Durante los quince años que he estado presidiendo una sala de estar, sin dejar un instante de contar las horas, he participado de las alegrías y sinsabores de una familia que siempre se preocupó de tenerme en la posición adecuada, para que no sufriera en las subidas hacia la marca de las doce.

Un día muy especial, y que me sentí muy orgulloso fue, cuando todas las miradas se fijaron en mí en el momento que Marta emitió los primeros vagidos al venir a este mundo; El padre, salió como una exhalación de la habitación para anotar la hora, sabedores de mi gran precisión.

El abuelo, me miraba cuando intuía que la hora para dejar la lectura era la apropiada; se acomodaba los madreños que le hicieron en Holanda, y con el ruido característico de sus pisadas sobre el piso, ayudar a la abuela a preparar la mesa para la comida.


La mala historia, es que los jóvenes habían decidido que el sillón del abuelo, gastado como el, una lámina de la madre de Rembrand leyendo un libro, otra de Vermeer de “La joven de la perla” y yo mismo, abandonemos la casa.

¡Así, por las bravas! Sin respeto a los abuelos que fueron los artífices de la compra en su viaje al museo de Amsterdam; A mí me es igual si quieren cambiar el orden de la casa, pero me hubiera gustado poder saltar o salir de un refugio como los compañeros de “cuco” por si resultaba más simpático y me dejaban donde estaba… pero todo daba a entender que no sería posible.


Al abuelo, no le gustaba desprenderse de su sillón; Éste se había acoplado a su cuerpo, incluso la forma de los codos estaba marcada por el hábito de la lectura. Tuvo que acompañarle la abuela a una tienda especializada, para que viera el nuevo sillón articulado y probara que podía leer a gusto y además echar la siesta.

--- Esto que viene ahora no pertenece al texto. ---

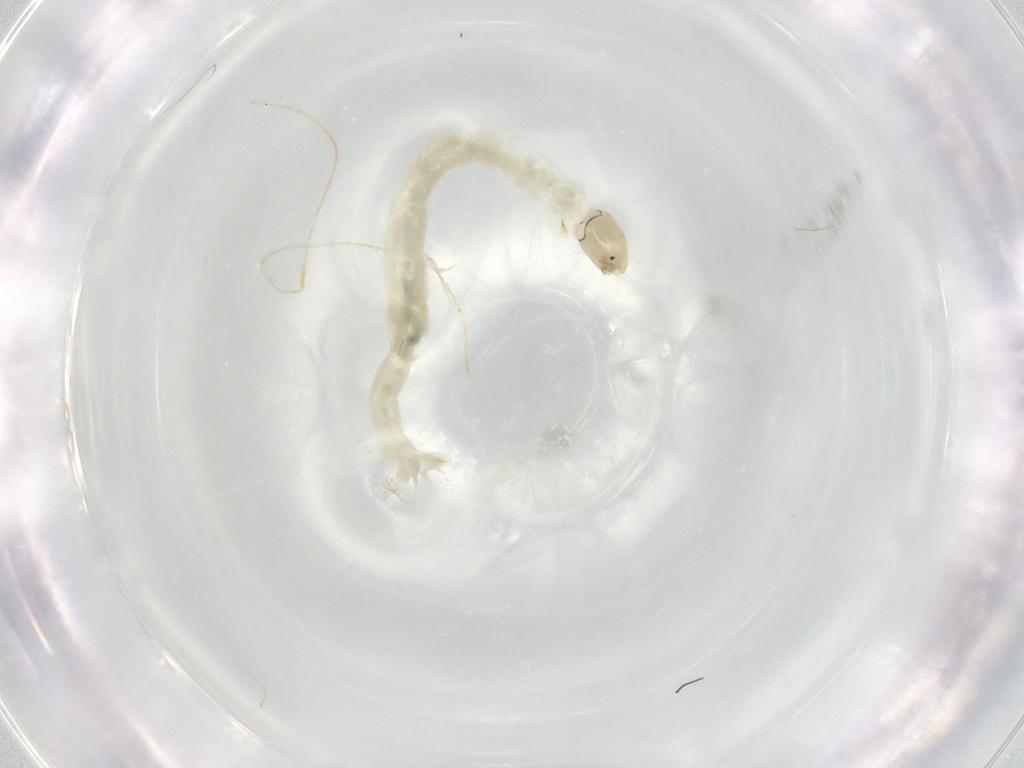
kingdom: Animalia
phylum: Arthropoda
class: Insecta
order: Diptera
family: Chironomidae
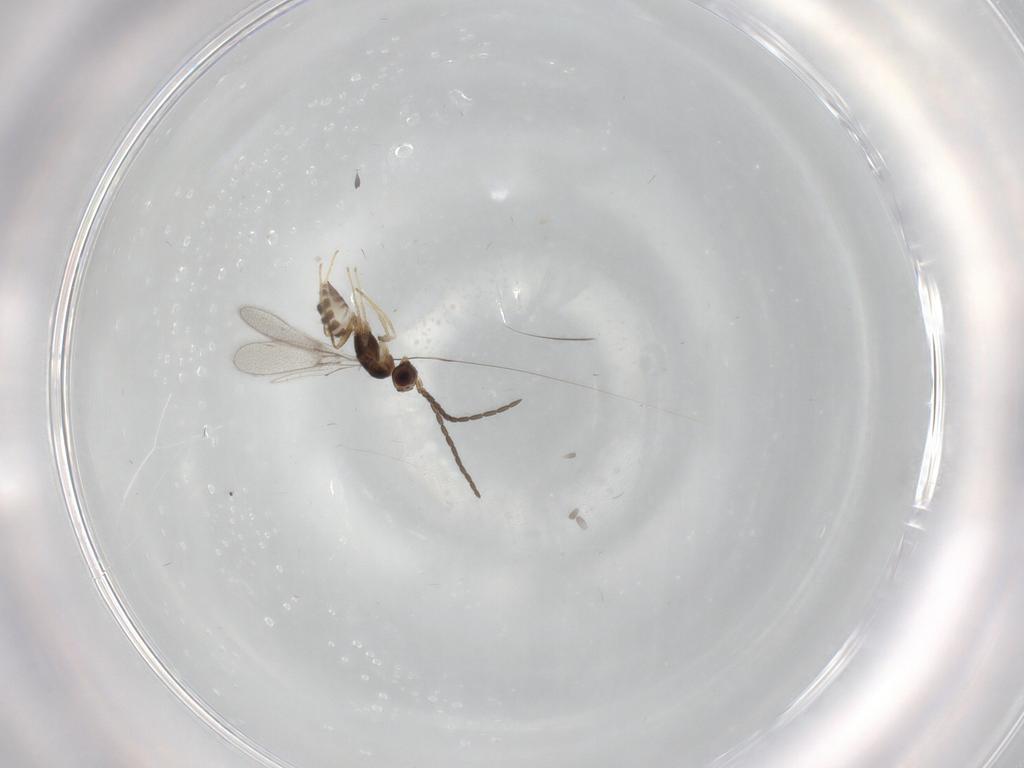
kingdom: Animalia
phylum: Arthropoda
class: Insecta
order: Hymenoptera
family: Mymaridae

Pasaron unos días, y en la furgoneta cargada con las “inutilidades” que al parecer no interesan y que desgraciadamente iba yo con ellas, nos adentramos en un pequeño bosque; Y sin tener en cuenta las conversaciones que habían tenido, sobre la vergüenza de algunas personas de hacer servir el bosque como estercolero, se apresuraron a vaciar el vehículo.


Marta, ya tiene seis años; una niña pelirroja y con coletas que me había llevado en su regazo; Me depositó con delicadeza en un lugar seguro entre los trastos, a resguardo de la fina lluvia. No había olvidado que conmigo aprendió los horarios.

Pasé toda la noche con angustia relojera; Cómo mi corazón eléctrico se iba debilitando con la humedad del ambiente y que solo emitía un, cric cric cric, sin fuerza para mover mi largo brazo.


La afición en la búsqueda de hongos o setas, propició que unas voces de niños pasaran junto a los desechos donde me encontraba con mi cara de cristal expuesta a la lluvia. Uno de ellos se acercó curioso para verme, y decir a su compañero. —Mira, Fidel—, un reloj muy grande redondo y hace ruido, parece que funciona.

—A ver, déjame Dimas, que le limpio el cristal que está sucio y opaco que no veo como es… Qué bonito, fíjate, y tiene mariposas dibujadas en la madera a su alrededor.

—Y tiene números romanos como los que nos enseñan en la escuela. ¡es mío eh! —dijo Dimas—, porque lo he visto primero.

Ante la discusión que se producía, el padre intervino para poner paz y que acabaran de una vez. Con el zarandeo de la disputa y a pesar de mi debilidad ya me veía con la integridad física por los suelos, lo que significaba que dormiría entre los escombros para siempre. Entre los dos pequeños me introdujeron en el coche, y a partir de ese momento ya nada funcionó en mí.


—A ver, niños, parece ser que está en buenas condiciones, y quizá el ruido que hemos oído es que las pilas las debe tener casi agotadas.

En ese estado de inconsciencia total no pudo saber que le habían limpiado a fondo, renovado las pilas y situado en una pared del comedor. Desde su lugar privilegiado, la nueva familia le miraba sonrientes y satisfechos de haber podido rescatar a un reloj tan bonito.